[Collected data entries]
________
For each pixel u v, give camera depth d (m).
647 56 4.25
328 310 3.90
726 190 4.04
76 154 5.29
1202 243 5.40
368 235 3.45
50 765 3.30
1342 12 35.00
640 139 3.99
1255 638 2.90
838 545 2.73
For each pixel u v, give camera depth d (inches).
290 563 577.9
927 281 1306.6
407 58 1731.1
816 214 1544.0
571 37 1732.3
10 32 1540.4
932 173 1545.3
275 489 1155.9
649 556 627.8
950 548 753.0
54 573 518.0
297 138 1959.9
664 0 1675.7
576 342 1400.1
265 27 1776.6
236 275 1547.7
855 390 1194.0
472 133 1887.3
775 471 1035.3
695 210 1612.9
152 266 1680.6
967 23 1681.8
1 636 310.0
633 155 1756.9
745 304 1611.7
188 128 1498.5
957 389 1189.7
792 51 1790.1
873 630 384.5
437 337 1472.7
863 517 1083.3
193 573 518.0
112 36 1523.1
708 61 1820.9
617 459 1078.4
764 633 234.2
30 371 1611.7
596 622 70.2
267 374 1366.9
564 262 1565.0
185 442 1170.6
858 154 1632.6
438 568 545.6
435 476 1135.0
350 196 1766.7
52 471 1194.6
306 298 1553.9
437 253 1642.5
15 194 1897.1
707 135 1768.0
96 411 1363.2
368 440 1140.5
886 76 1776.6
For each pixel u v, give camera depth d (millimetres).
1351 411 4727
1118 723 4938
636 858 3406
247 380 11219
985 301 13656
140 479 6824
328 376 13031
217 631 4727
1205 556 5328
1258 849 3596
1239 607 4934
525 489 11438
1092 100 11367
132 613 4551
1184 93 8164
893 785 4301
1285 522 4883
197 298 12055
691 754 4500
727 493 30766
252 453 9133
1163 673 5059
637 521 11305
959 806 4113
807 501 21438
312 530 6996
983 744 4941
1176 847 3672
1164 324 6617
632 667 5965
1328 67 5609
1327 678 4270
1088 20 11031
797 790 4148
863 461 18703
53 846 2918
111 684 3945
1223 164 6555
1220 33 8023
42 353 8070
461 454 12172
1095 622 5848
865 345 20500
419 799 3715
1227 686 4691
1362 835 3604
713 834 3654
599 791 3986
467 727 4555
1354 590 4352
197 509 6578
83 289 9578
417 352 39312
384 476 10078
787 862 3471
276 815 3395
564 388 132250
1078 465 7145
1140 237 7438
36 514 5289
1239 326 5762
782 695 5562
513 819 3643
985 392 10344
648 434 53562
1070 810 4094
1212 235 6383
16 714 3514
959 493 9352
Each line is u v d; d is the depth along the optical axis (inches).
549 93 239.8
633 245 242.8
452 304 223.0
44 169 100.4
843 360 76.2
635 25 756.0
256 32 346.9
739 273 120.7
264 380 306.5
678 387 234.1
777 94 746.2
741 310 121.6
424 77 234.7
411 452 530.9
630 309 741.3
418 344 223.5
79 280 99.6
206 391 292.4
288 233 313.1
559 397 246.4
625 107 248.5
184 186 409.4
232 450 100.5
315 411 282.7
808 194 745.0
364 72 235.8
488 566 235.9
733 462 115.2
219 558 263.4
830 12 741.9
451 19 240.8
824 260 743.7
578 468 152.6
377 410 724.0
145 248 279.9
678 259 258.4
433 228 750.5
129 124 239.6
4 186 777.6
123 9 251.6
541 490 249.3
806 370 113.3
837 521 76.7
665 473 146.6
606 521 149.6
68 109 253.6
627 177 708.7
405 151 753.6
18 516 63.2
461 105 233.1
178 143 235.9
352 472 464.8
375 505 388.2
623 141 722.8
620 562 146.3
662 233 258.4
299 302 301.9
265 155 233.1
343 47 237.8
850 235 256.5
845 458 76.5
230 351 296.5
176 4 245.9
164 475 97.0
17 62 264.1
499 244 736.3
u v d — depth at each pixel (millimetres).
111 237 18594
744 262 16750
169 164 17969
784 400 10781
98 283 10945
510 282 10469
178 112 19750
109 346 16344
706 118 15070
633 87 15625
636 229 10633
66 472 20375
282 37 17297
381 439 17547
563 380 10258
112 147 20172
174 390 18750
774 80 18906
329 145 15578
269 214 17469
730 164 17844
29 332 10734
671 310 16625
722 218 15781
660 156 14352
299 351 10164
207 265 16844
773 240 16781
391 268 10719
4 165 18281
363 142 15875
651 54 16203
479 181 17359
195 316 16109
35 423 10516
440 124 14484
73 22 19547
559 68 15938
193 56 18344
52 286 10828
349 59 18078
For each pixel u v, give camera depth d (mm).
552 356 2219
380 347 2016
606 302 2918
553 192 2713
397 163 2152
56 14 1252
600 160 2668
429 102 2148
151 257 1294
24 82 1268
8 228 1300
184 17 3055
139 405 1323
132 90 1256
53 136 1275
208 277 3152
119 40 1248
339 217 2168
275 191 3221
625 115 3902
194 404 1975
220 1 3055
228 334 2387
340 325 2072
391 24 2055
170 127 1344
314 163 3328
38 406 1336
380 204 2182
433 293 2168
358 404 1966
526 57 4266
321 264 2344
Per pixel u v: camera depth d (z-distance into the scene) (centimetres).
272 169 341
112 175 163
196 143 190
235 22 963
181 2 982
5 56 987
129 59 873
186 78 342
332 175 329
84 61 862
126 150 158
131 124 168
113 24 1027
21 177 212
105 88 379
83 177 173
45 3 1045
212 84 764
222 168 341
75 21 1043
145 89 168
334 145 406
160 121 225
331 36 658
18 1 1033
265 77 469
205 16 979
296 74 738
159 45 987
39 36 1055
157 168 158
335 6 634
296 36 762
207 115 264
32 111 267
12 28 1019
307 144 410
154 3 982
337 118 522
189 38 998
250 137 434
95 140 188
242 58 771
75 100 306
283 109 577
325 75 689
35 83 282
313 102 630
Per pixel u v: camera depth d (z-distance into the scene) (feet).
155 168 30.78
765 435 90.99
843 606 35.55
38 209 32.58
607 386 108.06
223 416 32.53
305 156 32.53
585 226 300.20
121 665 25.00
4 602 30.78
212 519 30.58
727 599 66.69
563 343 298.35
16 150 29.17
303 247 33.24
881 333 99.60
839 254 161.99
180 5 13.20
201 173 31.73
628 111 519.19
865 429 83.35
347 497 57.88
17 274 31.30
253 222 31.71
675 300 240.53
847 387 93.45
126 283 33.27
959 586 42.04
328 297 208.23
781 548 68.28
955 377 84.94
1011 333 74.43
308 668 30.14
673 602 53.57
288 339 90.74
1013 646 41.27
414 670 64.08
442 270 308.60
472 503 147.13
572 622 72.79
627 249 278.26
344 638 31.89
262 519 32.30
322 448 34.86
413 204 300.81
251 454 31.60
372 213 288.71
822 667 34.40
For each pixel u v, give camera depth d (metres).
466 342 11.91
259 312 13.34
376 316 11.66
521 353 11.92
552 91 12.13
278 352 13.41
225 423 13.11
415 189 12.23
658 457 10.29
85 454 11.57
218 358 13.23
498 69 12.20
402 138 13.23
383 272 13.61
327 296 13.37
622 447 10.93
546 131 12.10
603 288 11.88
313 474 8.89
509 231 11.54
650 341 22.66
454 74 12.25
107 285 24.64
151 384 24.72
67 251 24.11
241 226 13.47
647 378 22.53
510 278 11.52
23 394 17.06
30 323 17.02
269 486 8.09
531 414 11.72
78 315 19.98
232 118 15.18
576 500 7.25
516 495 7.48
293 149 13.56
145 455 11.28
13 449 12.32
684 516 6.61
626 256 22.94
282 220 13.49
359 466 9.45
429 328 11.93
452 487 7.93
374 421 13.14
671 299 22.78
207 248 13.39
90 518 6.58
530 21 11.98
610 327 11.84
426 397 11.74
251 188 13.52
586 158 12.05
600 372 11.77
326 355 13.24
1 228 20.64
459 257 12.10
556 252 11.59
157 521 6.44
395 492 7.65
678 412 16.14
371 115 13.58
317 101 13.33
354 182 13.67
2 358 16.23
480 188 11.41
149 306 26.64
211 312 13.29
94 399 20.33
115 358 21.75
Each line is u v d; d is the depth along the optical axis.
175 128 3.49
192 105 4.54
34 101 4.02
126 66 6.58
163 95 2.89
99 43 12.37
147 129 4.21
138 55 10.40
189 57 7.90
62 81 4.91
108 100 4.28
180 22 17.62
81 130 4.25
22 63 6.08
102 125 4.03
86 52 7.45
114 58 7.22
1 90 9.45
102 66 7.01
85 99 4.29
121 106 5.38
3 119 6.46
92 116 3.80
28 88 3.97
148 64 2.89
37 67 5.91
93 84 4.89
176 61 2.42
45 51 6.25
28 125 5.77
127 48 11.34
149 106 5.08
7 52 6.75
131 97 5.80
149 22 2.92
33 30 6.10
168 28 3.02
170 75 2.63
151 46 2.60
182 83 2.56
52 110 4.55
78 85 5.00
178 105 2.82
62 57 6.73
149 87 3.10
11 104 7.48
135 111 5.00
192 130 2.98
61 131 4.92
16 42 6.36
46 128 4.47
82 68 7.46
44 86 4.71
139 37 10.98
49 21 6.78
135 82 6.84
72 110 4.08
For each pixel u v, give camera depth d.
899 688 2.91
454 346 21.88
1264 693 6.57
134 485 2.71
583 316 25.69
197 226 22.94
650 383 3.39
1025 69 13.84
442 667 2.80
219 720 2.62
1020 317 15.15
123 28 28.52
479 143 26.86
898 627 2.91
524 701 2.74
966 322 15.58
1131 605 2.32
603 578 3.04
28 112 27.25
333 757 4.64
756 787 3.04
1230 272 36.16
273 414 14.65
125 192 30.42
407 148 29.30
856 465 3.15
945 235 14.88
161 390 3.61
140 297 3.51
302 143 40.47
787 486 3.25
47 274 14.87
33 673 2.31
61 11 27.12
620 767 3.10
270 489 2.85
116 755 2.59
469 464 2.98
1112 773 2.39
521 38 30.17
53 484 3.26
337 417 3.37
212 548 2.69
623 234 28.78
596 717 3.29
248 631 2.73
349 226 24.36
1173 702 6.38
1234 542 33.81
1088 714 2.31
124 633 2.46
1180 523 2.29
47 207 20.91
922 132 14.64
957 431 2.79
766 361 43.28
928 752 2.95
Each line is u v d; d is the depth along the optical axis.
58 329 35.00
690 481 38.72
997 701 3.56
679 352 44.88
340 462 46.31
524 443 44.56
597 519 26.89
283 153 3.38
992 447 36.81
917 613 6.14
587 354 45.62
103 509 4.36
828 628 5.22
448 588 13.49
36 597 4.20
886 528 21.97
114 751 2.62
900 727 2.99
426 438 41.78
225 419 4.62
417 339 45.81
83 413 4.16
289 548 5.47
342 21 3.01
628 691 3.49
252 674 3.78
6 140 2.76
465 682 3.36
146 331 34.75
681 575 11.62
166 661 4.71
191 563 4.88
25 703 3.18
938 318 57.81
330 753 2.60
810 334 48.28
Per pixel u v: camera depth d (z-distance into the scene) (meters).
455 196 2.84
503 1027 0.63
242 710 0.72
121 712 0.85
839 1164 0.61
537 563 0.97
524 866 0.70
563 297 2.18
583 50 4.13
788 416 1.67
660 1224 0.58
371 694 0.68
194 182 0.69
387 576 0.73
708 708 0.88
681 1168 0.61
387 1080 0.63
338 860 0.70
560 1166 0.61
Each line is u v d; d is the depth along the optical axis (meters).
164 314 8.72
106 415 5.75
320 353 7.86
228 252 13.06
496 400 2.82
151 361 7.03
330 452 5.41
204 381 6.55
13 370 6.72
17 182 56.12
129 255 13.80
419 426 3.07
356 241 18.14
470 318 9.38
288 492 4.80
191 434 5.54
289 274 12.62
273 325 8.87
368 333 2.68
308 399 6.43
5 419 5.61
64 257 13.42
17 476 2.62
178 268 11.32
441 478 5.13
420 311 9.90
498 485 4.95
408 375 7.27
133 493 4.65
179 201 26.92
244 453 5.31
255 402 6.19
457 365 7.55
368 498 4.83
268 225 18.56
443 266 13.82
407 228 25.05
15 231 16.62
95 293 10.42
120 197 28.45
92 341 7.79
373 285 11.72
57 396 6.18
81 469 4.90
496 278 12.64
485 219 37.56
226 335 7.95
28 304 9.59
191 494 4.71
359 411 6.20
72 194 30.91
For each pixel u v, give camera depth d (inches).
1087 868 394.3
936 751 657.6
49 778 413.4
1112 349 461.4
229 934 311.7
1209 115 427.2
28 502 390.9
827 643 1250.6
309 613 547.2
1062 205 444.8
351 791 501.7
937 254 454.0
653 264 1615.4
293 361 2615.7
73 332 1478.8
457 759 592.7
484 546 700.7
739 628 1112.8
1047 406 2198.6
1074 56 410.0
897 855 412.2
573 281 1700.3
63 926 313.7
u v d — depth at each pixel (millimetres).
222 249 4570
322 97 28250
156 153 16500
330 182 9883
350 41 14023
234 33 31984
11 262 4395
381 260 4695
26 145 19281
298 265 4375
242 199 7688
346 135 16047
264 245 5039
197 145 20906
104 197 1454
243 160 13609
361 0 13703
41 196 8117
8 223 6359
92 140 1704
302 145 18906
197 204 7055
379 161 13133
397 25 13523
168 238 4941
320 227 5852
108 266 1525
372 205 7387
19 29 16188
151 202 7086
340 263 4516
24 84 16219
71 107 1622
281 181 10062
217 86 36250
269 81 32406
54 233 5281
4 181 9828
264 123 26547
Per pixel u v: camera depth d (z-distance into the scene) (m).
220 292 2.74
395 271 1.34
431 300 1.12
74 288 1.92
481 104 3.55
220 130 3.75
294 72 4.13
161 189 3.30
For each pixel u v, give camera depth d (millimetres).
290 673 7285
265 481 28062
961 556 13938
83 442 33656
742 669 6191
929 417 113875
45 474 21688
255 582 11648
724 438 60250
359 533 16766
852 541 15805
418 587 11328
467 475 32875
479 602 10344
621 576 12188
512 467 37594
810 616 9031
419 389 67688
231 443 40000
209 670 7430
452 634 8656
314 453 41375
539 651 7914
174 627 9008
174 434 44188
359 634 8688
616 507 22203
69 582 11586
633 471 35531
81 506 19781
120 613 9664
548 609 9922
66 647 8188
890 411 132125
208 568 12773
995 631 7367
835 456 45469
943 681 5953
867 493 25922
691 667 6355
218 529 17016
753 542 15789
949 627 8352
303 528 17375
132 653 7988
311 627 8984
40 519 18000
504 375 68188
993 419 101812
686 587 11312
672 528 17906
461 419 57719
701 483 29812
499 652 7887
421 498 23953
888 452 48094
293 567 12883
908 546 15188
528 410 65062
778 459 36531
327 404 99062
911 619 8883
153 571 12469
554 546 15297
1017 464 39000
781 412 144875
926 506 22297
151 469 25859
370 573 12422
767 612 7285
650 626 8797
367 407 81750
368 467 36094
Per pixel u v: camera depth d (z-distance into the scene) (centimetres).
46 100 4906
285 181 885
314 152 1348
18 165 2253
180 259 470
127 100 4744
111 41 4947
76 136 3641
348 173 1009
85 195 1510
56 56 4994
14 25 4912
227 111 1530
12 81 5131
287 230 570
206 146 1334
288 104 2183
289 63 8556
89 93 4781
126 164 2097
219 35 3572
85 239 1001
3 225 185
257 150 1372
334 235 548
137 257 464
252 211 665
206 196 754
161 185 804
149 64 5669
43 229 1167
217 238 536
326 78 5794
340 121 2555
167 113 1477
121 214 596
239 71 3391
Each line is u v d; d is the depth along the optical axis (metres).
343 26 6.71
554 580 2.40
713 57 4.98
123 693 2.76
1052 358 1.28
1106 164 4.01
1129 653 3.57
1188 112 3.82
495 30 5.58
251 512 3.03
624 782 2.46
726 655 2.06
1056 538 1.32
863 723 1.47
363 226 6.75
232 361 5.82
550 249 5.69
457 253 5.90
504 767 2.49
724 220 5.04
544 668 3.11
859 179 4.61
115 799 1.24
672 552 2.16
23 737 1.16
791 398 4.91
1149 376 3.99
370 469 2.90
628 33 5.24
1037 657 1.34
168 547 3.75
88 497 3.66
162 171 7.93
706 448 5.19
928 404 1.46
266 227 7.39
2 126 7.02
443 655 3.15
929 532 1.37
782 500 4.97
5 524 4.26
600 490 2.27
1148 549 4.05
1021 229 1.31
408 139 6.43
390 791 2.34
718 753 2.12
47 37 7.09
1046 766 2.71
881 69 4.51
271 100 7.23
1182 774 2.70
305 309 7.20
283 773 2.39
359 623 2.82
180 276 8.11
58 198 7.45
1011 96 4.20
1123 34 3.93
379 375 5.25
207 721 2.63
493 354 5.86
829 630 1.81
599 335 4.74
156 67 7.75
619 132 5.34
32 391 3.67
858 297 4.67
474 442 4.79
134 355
________
▶ Problem requirements
Return, with no change at all, every line in the entries above from the line containing "139 405 1323" through the line containing "321 264 2344".

▶ Output
139 405 1323
132 90 1256
53 136 1275
208 277 3152
119 40 1248
339 217 2168
275 191 3221
625 115 3902
194 404 1975
220 1 3055
228 334 2387
340 325 2072
391 24 2055
170 127 1344
314 163 3328
38 406 1336
380 204 2182
433 293 2168
358 404 1966
526 57 4266
321 264 2344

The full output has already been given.